Mundo das Palavras

Conto do vigário

A manipulação sem escrúpulos dos sentimentos religiosos levou milhares de brasileiros às ruas nas principais cidades do país, em 1964, inclusive em São Paulo. As chamadas “Marchas da Família, com Deus, pela Liberdade” foram organizadas pelos dois falsos institutos “de estudos sociais e de ação democrática” – o IPES/IBAD. Neles, empresários e militares tramaram a queda do presidente João Goulart, inconformados com as reformas sociais anunciadas por ele. E reivindicadas também pela Conferência Nacional dos Bispos do Brasil.


No comando das marchas, os golpistas contaram com a ajuda do padre irlandês Patrick Peyton. Este religioso é visto por pesquisadores do Golpe Militar, como Hugh Wilford e Júlio José Chiavenatto, como o agente da CIA que prestou uma grande ajuda à interrupção do regime democrático no Brasil, em 1964. Ele transformou suas supostas cruzadas em favor das orações no atendimento à exigência feita pelos militares antijanguistas de só saírem dos quartéis para implantar uma ditadura no país se existisse apoio nas ruas para eles.


A pretensa defesa da “sociedade ocidental e cristã”, feita pelos golpistas se mostrou como uma mera estratégia de chegada ao poder, com a passagem do tempo. Em 1978, no 14° aniversário da ditadura, a Igreja Católica, através da Arquidiocese de São Paulo, produziu o mais contundente documento sobre a impostura contida nas falsas preocupações religiosas dos que prepararam a queda de Goulart.

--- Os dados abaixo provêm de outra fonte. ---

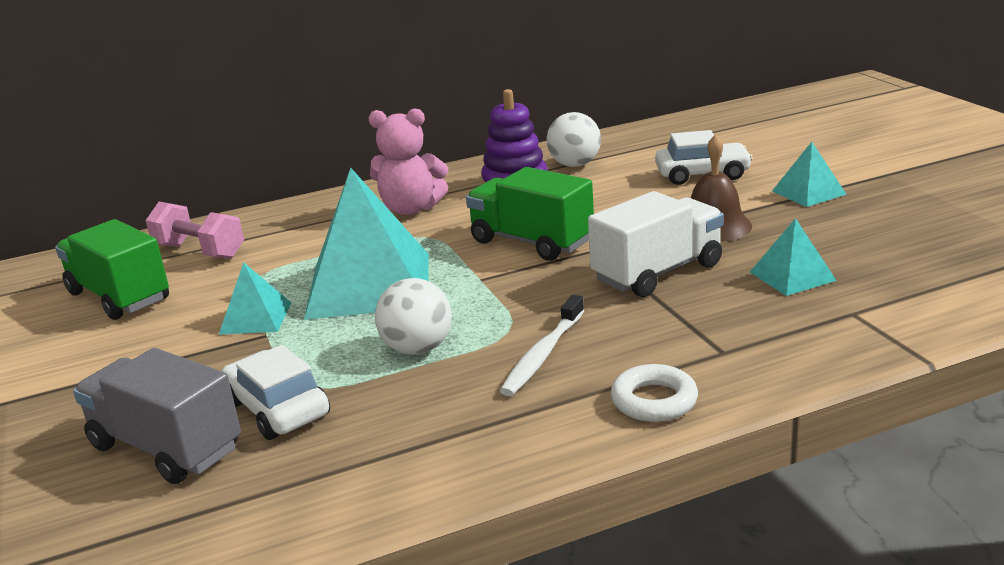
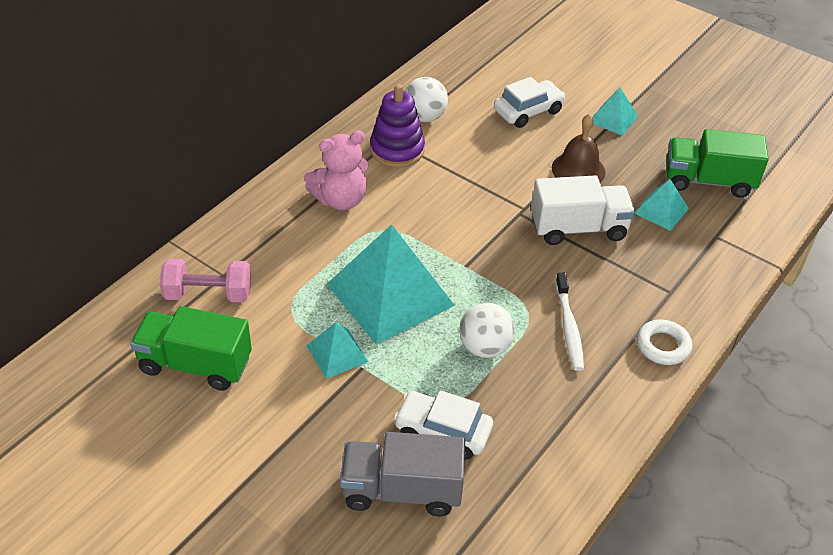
camera: 35 degrees left, 20 degrees up
green truck [466,167,594,261] -> green truck moved to [666,129,769,198]
white truck [588,191,724,297] -> white truck turned 60 degrees clockwise [531,175,635,245]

Intitulado “Repressão na Igreja do Brasil”, o documento revelou que durante aqueles anos foram mortos seis padres e um seminarista; treze padres e bispos receberam ameaças de assassinato; oito membros da Igreja (bispos, padres e leigos) foram sequestrados; outros setenta e cinco receberam intimações policiais; dez padres foram expulsos do país e dois foram banidos. Várias emissoras de rádio católicas passaram a funcionar sob censura impiedosa. Foi cassada a concessão da Rádio 9 de Julho, da Arquidiocese de São Paulo. E o jornal “O São Paulo”, também daquela arquidiocese, chegou a ser proibido de publicar até versículos da Bíblia.